Comment by Stephen R Mann on March 11, 2013 at 12:21pm

There probably aren't enough light APM flyers interested enough to have a voice in Washington to pay for a new organization.  It would probably take $200K to start and a $150K/year sustaining fund to establish an office near Washington and to hire a full-time advocate to start working influence in the DC circuit.  One problem with the AMA is that they seem to be stuck in the mid-20th Century technology.  Autopilot missions, FPV and unconventional aircraft scare them.  Note that their middle name is "Model".  If it don't look like a Boeing, Cessna or Sikorsky, then it ain't a model.

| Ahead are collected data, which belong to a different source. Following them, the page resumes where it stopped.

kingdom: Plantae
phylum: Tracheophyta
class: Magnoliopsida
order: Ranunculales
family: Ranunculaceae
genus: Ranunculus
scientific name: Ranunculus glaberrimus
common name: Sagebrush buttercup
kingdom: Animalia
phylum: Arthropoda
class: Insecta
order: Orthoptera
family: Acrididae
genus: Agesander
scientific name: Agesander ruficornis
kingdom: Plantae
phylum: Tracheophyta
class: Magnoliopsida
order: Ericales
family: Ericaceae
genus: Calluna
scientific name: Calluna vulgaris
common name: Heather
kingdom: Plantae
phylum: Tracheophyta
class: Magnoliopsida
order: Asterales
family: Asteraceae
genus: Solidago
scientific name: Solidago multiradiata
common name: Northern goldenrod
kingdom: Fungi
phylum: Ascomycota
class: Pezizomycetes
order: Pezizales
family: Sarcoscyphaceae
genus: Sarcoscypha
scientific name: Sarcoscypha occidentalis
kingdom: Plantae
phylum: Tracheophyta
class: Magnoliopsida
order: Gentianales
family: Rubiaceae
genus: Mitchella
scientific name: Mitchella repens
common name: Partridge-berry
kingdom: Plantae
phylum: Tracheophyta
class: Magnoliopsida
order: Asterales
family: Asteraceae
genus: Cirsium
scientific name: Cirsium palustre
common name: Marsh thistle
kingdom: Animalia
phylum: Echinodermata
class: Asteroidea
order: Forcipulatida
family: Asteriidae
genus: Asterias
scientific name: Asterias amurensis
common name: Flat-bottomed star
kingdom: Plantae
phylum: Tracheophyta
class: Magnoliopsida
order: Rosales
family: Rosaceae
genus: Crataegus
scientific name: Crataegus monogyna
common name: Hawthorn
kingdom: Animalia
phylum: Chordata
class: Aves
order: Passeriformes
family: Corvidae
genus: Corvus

Comment by Carl La France on March 11, 2013 at 8:16pm

The Headline above is not sure ? Drone ? Really big Bird? UFO? 4 to 5 mile 1500 ft..  CNN has it as a drone  3 miles from the air port (over water)  1750 ft (almost out of radio range vertically) passing 200 feet from the air plane . Check this out http://www.youtube.com/watch?v=xl6iR7w7a_Q&feature=share&li... give you an idea of the turbulence coming off these things . what are the odds of a Quad landing after getting pulled into  the wake ? there has been some recent Celestial activity with the recent  meteor,  Maby it was a UFO? it was still daylight maby it was headed for the Swamp ! Have a Great day Guys! 

Comment by Jake Wells on March 11, 2013 at 8:24pm

How do you see a model plane at 5 miles? Those Italians have some great eyesight!